The image editor posts hopefully
Scotland vs Italy
Previously the wooden spoon fixture, these teams have made some recent progress but the Italians are definite underdogs here. Italy have made 4 changes and given a dayboo to Simone Gesi on the wing. However, they lack Capowuoouuzzzo at full back so, whilst they look fairly settled, they don’t have much in the way of X factor.
Scotland have made 5 changes including leaving out Finn and Hoggy so, while I predict a win, the margin will be smaller without them. Also, given they have lost their last 2 games, they will be motivated to end in style (same could be said for Italy tbh).
Scotland have a better pack and cooler heads. Against Wales, Italy played like headless chickens for much of the game and gave Wales some points either by coughing up the ball in their half or failing to execute the basics. Scotland will be patient and gradually rack up a decent win.
⁂
▸ **Task instructions**:
- a) In one to three sentences, explain why the writer of the match preview expects Scotland's winning margin to be smaller.
- b) Please quote everything in the match preview from "Scotland have made" down to "a decent win.".
- c) Extend the match preview, picking up after its final sentence.
The entries have no connection to the match preview.
⁂
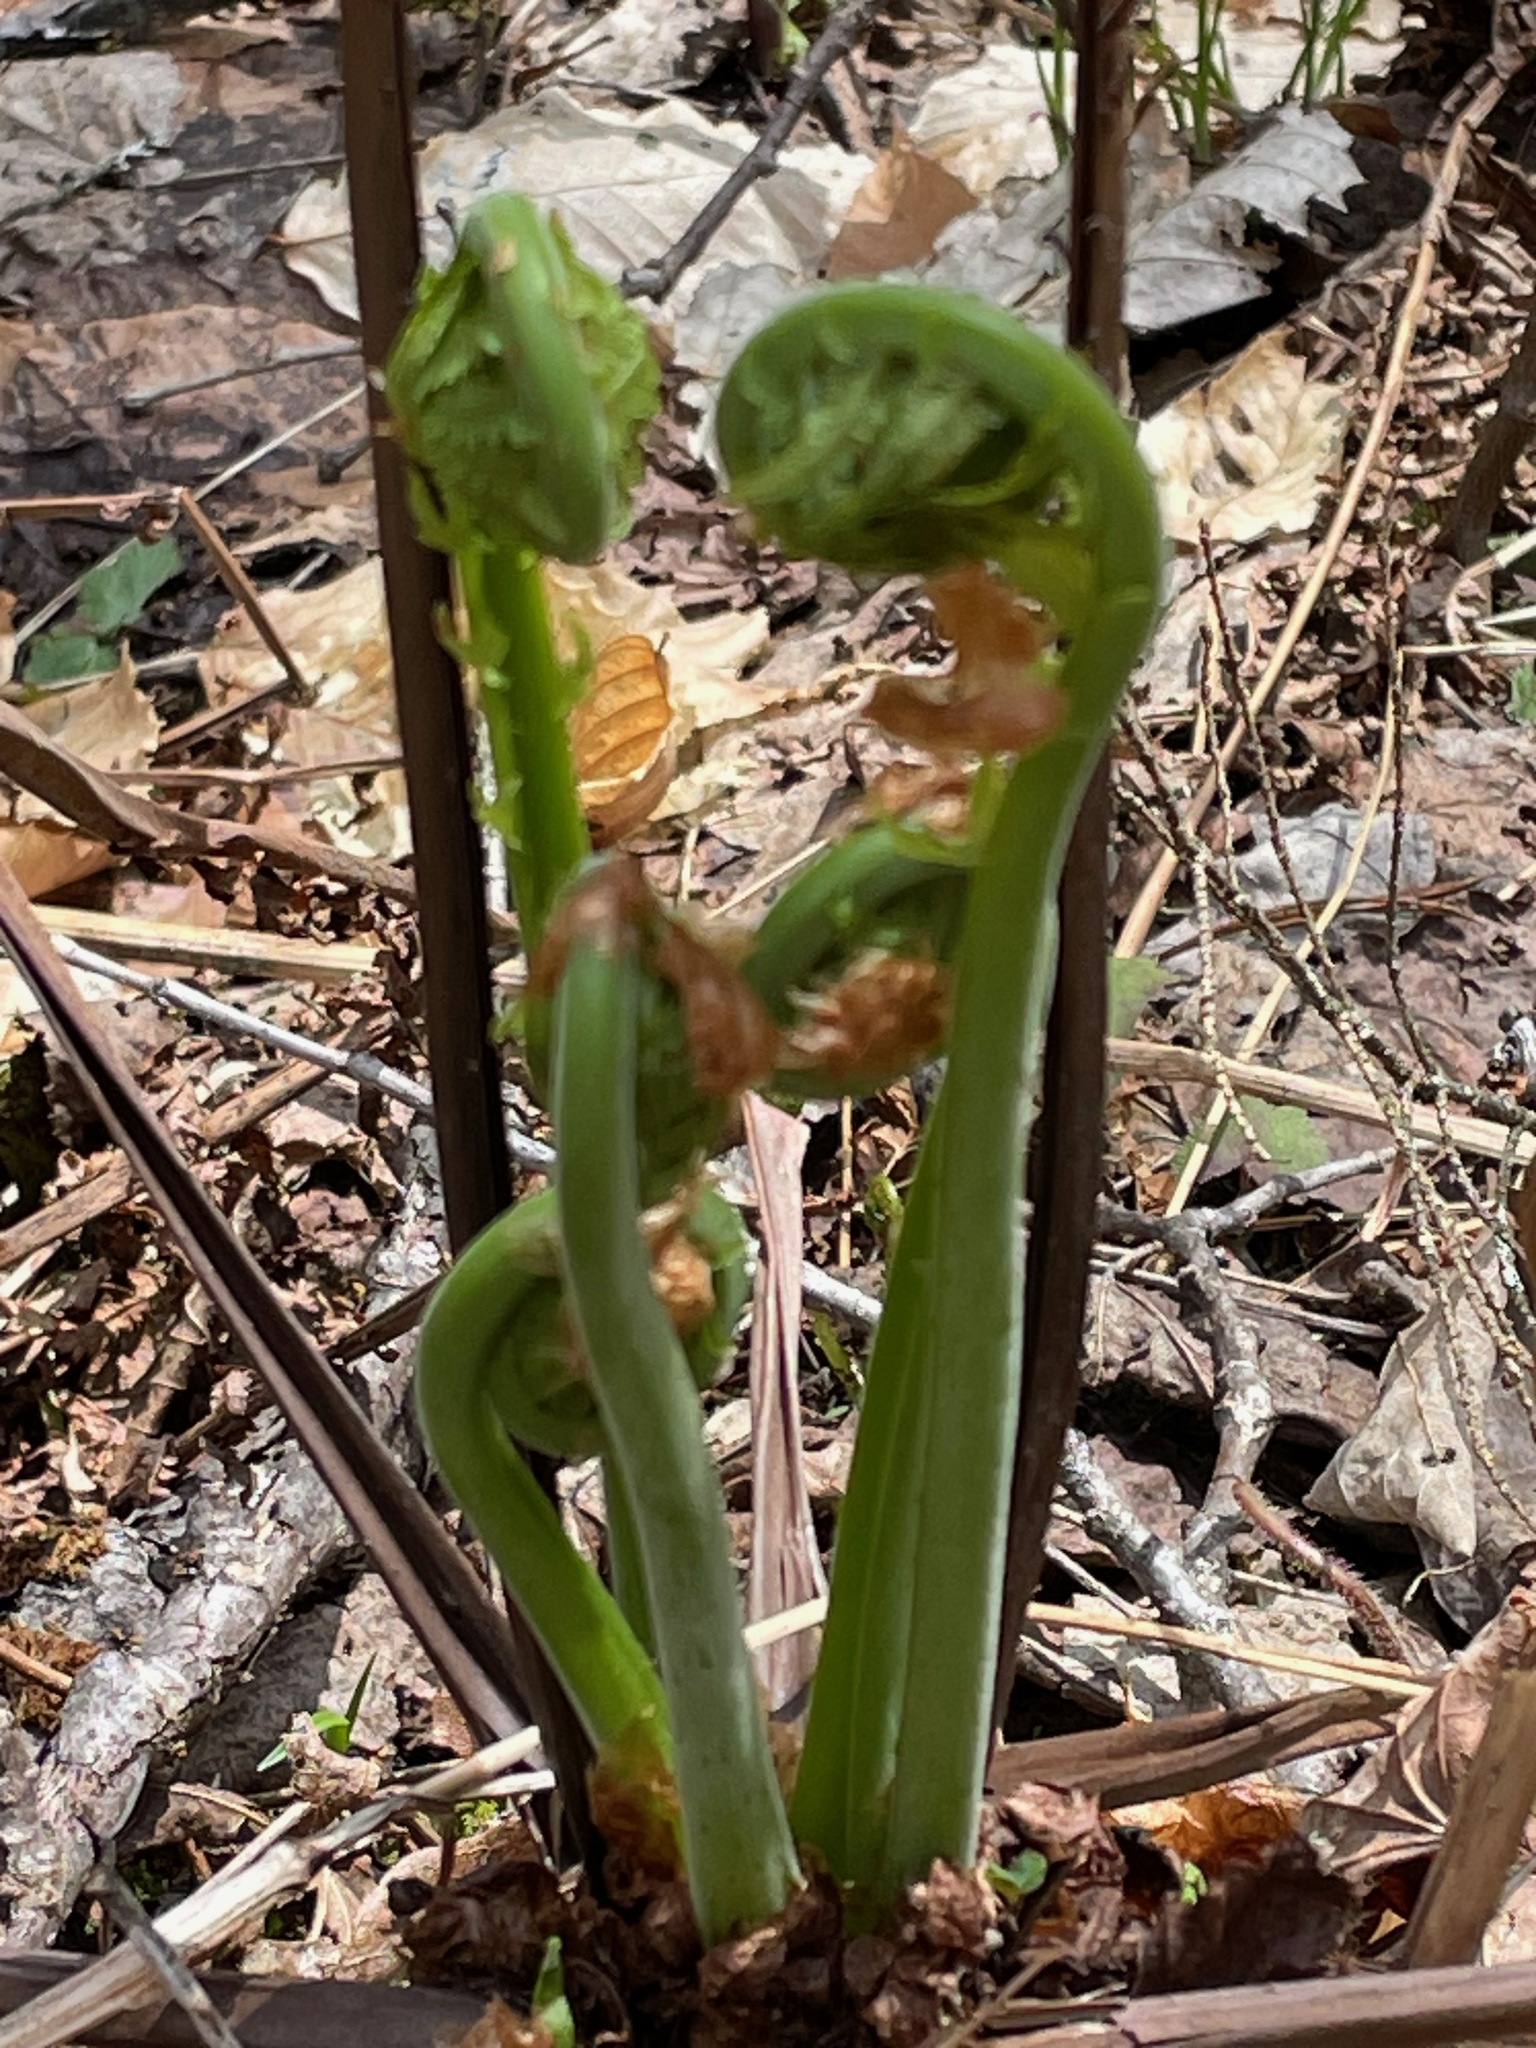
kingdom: Plantae
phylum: Tracheophyta
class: Polypodiopsida
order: Polypodiales
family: Onocleaceae
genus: Matteuccia
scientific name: Matteuccia struthiopteris
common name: Ostrich fern
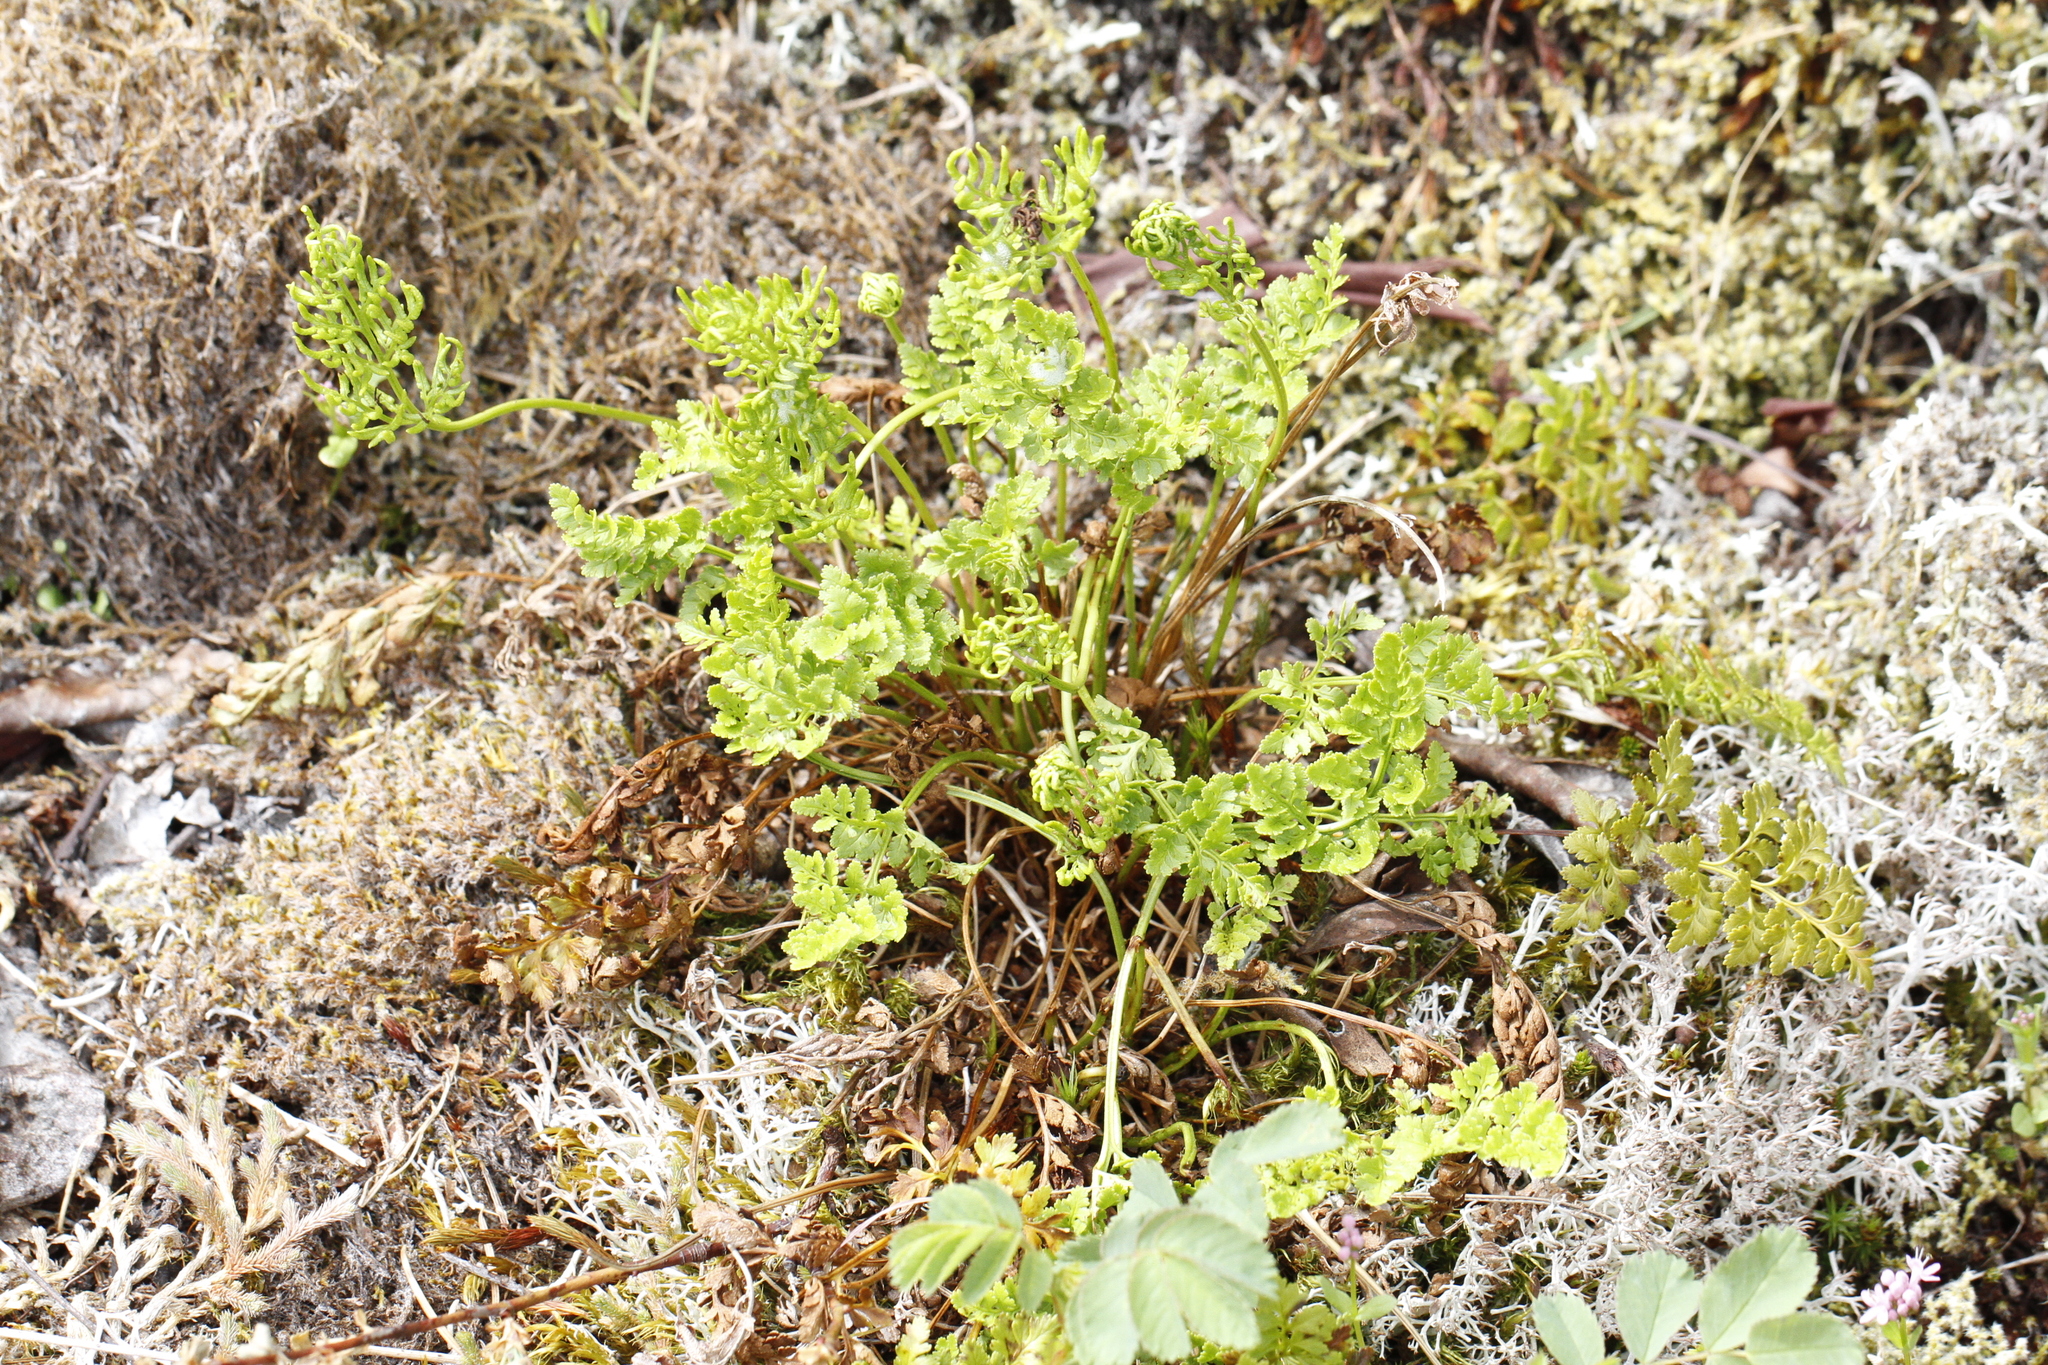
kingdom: Plantae
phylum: Tracheophyta
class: Polypodiopsida
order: Polypodiales
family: Pteridaceae
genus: Cryptogramma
⁂
▸ **Solved tasks**:
- a) The writer expects a smaller margin because Scotland have made 5 changes, including leaving out Finn and Hoggy.

- b)
Scotland have made 5 changes including leaving out Finn and Hoggy so, while I predict a win, the margin will be smaller without them. Also, given they have lost their last 2 games, they will be motivated to end in style (same could be said for Italy tbh).
Scotland have a better pack and cooler heads. Against Wales, Italy played like headless chickens for much of the game and gave Wales some points either by coughing up the ball in their half or failing to execute the basics. Scotland will be patient and gradually rack up a decent win.

- c)
Head-to-head Planet Rugby says that Scotland have won the last 8 fixtures but this only goes back to 2017 and I haven’t dug further. It would take a miracle or a card for Italy to win and it won’t happen this weekend as Scotland get their 9th (or more) win in a row.
30 – 10 to Scotland.
France vs Wales
France, France, France. Until last weekend many people said they had been underwhelming despite only losing in Dublin. That all changed when they swaggered into Twickenham and put 50 on some boys Borthwick had found. They said they could play rugby, double promise, cross their hearts – but they couldn’t.
To be fair, that was the best performance I’ve seen from a team against the English since the dastardly Saffas won the 2019 RWC. Maybe even better. Every time Dupont kicked the ball into space it opened up the back line and a French player waltzed over the line about 10 seconds later. Their defence was aggressive, their ruck speed brutal and every carry seemed to gain at least 3 Robshaws. But most impressive was how clinical they were. I can’t remember a scoring chance being wasted.
Wales on the other hand were solid last weekend but otherwise haven’t set this tournament on fire. They still drag around the reanimated corpse of AWJ but have some new talent including a footballer on the wing. How there isn’t a better 13 in Wales than George North I’ll never know.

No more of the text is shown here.